On dit qu’il vient d’effectuer un voyage secret à Moscou ; cela n’est pas sûr mais il est certain en revanche que les Russes ont entretenu avec lui ces dernières années un dialogue soutenu. Dans l’autre camp, sans surprise, on trouve comme ailleurs, la Turquie et le Qatar.

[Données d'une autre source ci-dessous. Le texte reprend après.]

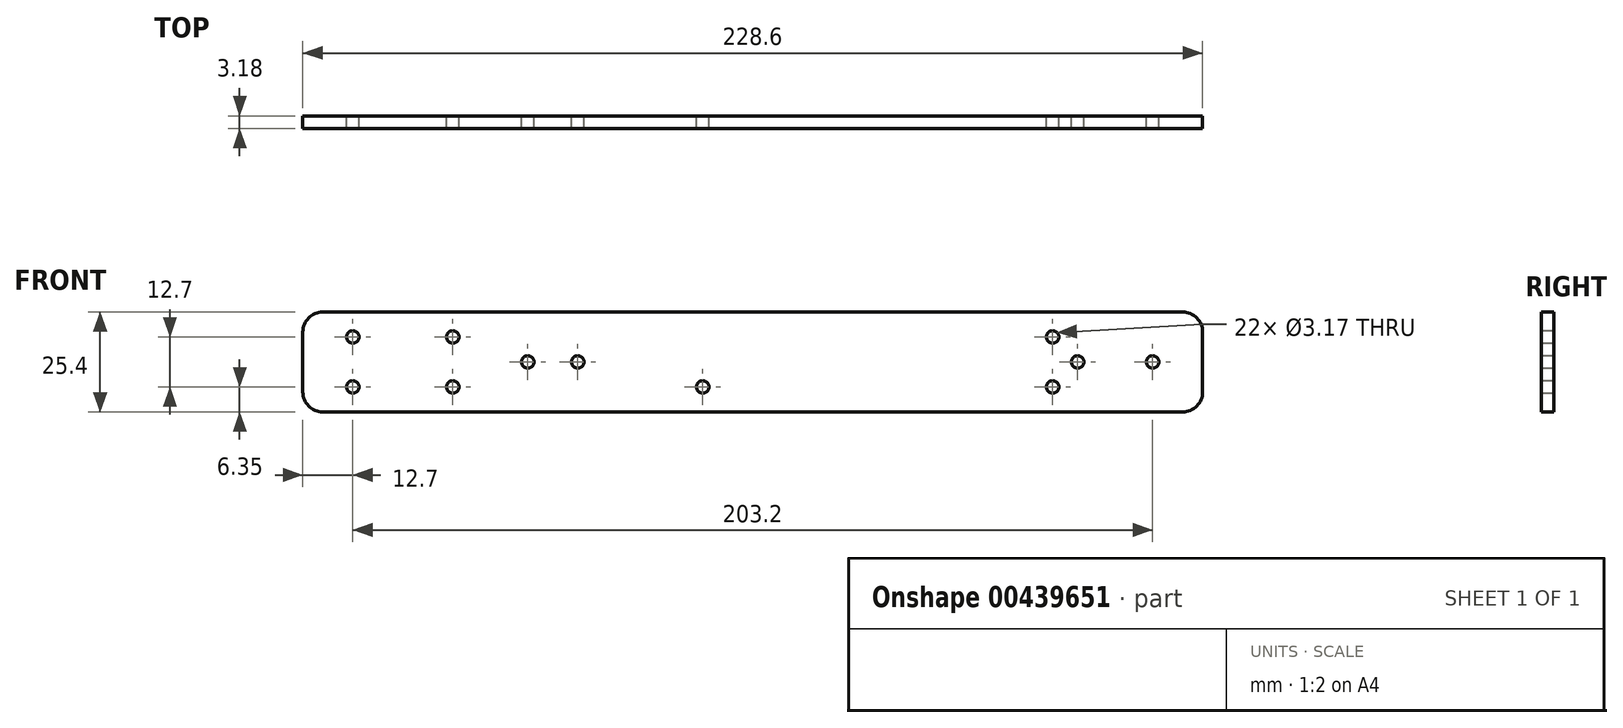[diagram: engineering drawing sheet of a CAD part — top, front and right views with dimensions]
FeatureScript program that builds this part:
annotation { "Feature Type Name" : "Feature", "Feature Type Description" : "" }
export const myFeature = defineFeature(function(context is Context, id is Id, definition is map)
    precondition{}
    {
        {
            var Q0;
            Q0=qCreatedBy(makeId("Front.planeOp"),FACE);
            var sketch = newSketch(context, id + "F0", { "sketchPlane" : qUnion([Q0])});
            skLineSegment(sketch, "E0.bottom", {"start": v(-102.5, 19.05) * mm, "end": v(126.1, 19.05) * mm});
            skLineSegment(sketch, "E0.top", {"start": v(-102.5, -6.35) * mm, "end": v(126.1, -6.35) * mm});
            skLineSegment(sketch, "E0.left", {"start": v(-102.5, 19.05) * mm, "end": v(-102.5, -6.35) * mm});
            skLineSegment(sketch, "E0.right", {"start": v(126.1, 19.05) * mm, "end": v(126.1, -6.35) * mm});
            skPoint(sketch, "E1", {"position": v(-89.8, 12.7) * mm});
            skPoint(sketch, "E2", {"position": v(-45.35, 6.35) * mm});
            skPoint(sketch, "E3", {"position": v(-32.65, 6.35) * mm});
            skPoint(sketch, "E4", {"position": v(-0.9, 0) * mm});
            skPoint(sketch, "E5", {"position": v(47.49, 46.91) * mm});
            skPoint(sketch, "E6", {"position": v(90.66, 46.91) * mm});
            skPoint(sketch, "E7", {"position": v(88, 12.7) * mm});
            skPoint(sketch, "E8", {"position": v(88, 0) * mm});
            skPoint(sketch, "E9", {"position": v(113.4, 6.35) * mm});
            skPoint(sketch, "E10", {"position": v(94.35, 6.35) * mm});
            skCircle(sketch, "E11", {"center": v(-89.8, 12.7) * mm, "radius": 1.59 * mm});
            skCircle(sketch, "E12", {"center": v(-89.8, 0) * mm, "radius": 1.59 * mm});
            skCircle(sketch, "E13", {"center": v(-45.35, 6.35) * mm, "radius": 1.59 * mm});
            skCircle(sketch, "E14", {"center": v(-32.65, 6.35) * mm, "radius": 1.59 * mm});
            skCircle(sketch, "E15", {"center": v(-0.9, 0) * mm, "radius": 1.59 * mm});
            skCircle(sketch, "E16", {"center": v(94.35, 6.35) * mm, "radius": 1.59 * mm});
            skCircle(sketch, "E17", {"center": v(88, 12.7) * mm, "radius": 1.59 * mm});
            skCircle(sketch, "E18", {"center": v(113.4, 6.35) * mm, "radius": 1.59 * mm});
            skCircle(sketch, "E19", {"center": v(88, 0) * mm, "radius": 1.59 * mm});
            skPoint(sketch, "E20", {"position": v(-64.4, 12.7) * mm});
            skPoint(sketch, "E21", {"position": v(-64.4, 0) * mm});
            skCircle(sketch, "E22", {"center": v(-64.4, 12.7) * mm, "radius": 1.59 * mm});
            skCircle(sketch, "E23", {"center": v(-64.4, 0) * mm, "radius": 1.59 * mm});
            skSolve(sketch);
        }
        {
            var Q0;
            Q0=makeQuery(id+"F0.imprint","IMPRINT",FACE,{"disambiguationData":[TD([[makeQuery(id+"F0.imprint","IMPRINT",EDGE,{"derivedFrom":sQuery(id+"F0.wireOp",EDGE,"E0.bottom")}),-1.0]])]});
            extrude(context, id + "F1", {"entities" : qUnion([Q0]), "endBound" : BoundingType.SYMMETRIC, "depth" : 3.17 * mm});
        }
        {
            var Q0;
            Q0=makeQuery(id+"F1.opExtrude","SWEPT_EDGE",EDGE,{"disambiguationData":[OSD([sQuery(id+"F0.wireOp",EDGE,"E0.bottom"),sQuery(id+"F0.wireOp",EDGE,"E0.left")])]});
            var Q1;
            Q1=makeQuery(id+"F1.opExtrude","SWEPT_EDGE",EDGE,{"disambiguationData":[OSD([sQuery(id+"F0.wireOp",EDGE,"E0.top"),sQuery(id+"F0.wireOp",EDGE,"E0.left")])]});
            var Q2;
            Q2=makeQuery(id+"F1.opExtrude","SWEPT_EDGE",EDGE,{"disambiguationData":[OSD([sQuery(id+"F0.wireOp",EDGE,"E0.bottom"),sQuery(id+"F0.wireOp",EDGE,"E0.right")])]});
            var Q3;
            Q3=makeQuery(id+"F1.opExtrude","SWEPT_EDGE",EDGE,{"disambiguationData":[OSD([sQuery(id+"F0.wireOp",EDGE,"E0.top"),sQuery(id+"F0.wireOp",EDGE,"E0.right")])]});
            fillet(context, id + "F2", {"entities" : qUnion([Q0, Q1, Q2, Q3]), "radius" : 5.08 * mm, "tangentPropagation" : true, "allowEdgeOverflow" : false});
        }
    });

Et puis, il y les Européens. À Misrata, en ce moment, des manifestants défilent dans la rue en dénonçant l’aide de la France au Maréchal putschiste. Chacun sait en effet que le gouvernement français a appuyé l’ANL il y a quelques années par l’envoi de forces spéciales, voire des frappes aériennes, lorsque les troupes du Maréchal Haftar ont liquidé des poches de djihadistes qui s’étaient installées au sud et à l’est du pays. Un des atouts dont dispose le Maréchal vis-à-vis des Européens est sa capacité à faire barrage au retour des Libyens partis en Syrie dans les rangs de Daesh, ainsi qu’à empêcher le départ des migrants vers l’Europe. Bien qu’ayant souvent paru en concurrence, les Italiens et le Français, par leurs médiations, ont contribué à conférer une honorabilité au personnage. Seuls les Allemands – qui s’étaient abstenus sur la résolution 1973 autorisant l’intervention de 2011 – tiennent ferme dans leur réprobation du Maréchal Haftar. Les Britanniques s’efforcent de développer une action internationale en faveur d’un cessez-le-feu.

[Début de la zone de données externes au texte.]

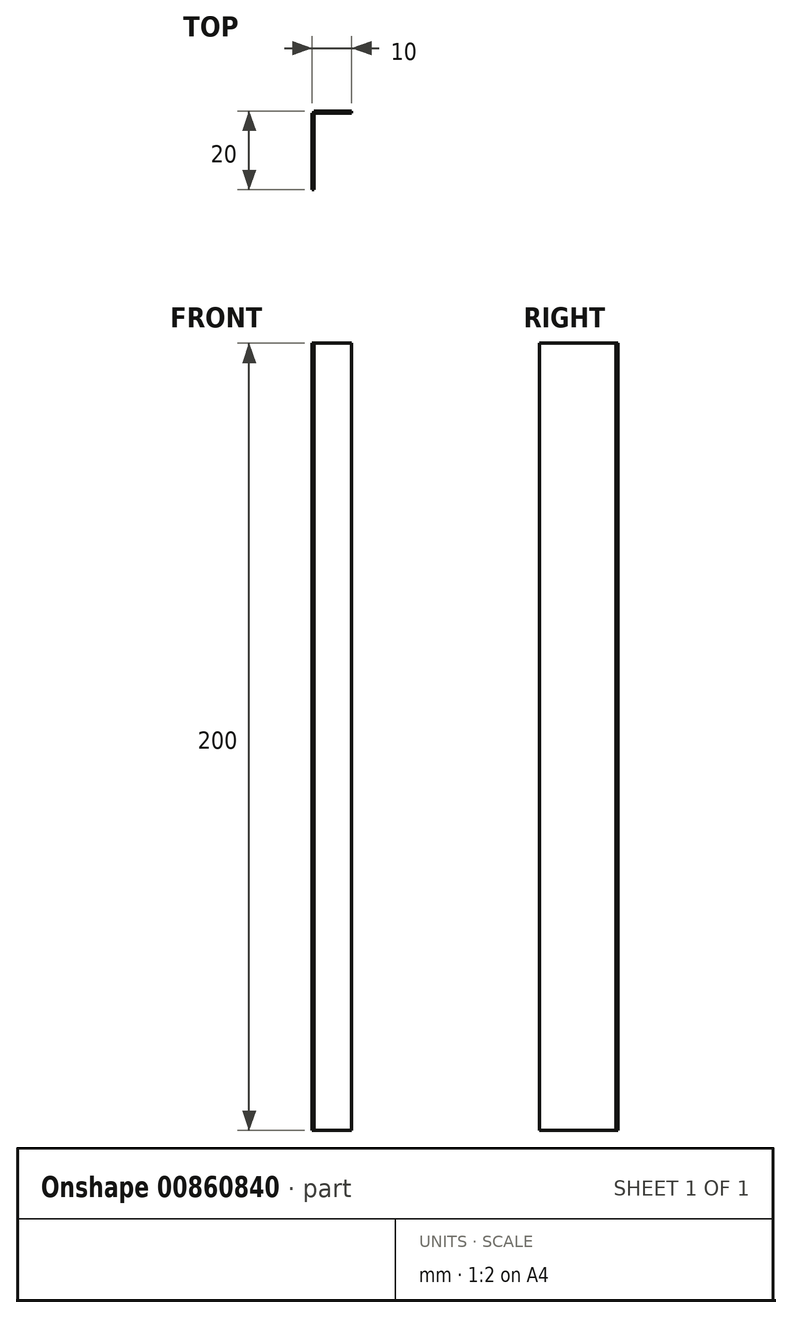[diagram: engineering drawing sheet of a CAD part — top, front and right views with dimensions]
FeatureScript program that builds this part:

En apparence cependant, la communauté internationale reste unie dans son appel à la désescalade et son soutien à la médiation onusienne. On est encore loin de ce point de vue d’une "globalisation du conflit", auquel d’ailleurs Washington s’intéresse peu. Des "signaux faibles" montrent cependant les limites de l’unité des puissances concernées : l’Egypte ne s’est jointe à aucun appel commun ; la Russie n’a pas voulu que l’ANL soit mentionnée dans un texte du Conseil de Sécurité à New York ; chez les Européens, de forts soupçons pèsent sur le rôle jugé ambigu joué par la France. Très engagé sur le dossier, M. Le Drian se trouvait encore en Libye, où il a de nouveau rencontré M. Sarraj mais aussi le Maréchal, quelques jours avant l’offensive sur Tripoli. En termes d’image, la diplomatie française joue gros dans cette affaire : elle a donné l’impression au cours des dernières années de se compromettre avec un apprenti dictateur ; cette attitude risquée peut trouver une justification si cela lui donne les moyens aujourd’hui de faire passer des messages convaincants d’arrêt des combats au Maréchal Haftar. Cela serait d’autant plus important qu’au moment où ce dernier cherche à se réapproprier le rôle d’"homme fort" galonné, suscitant l’indulgence des puissances étrangères pour son hostilité aux islamistes, les Algériens et les Soudanais montrent que l’aspiration à se débarrasser des régimes autoritaires reste vivace dans la région.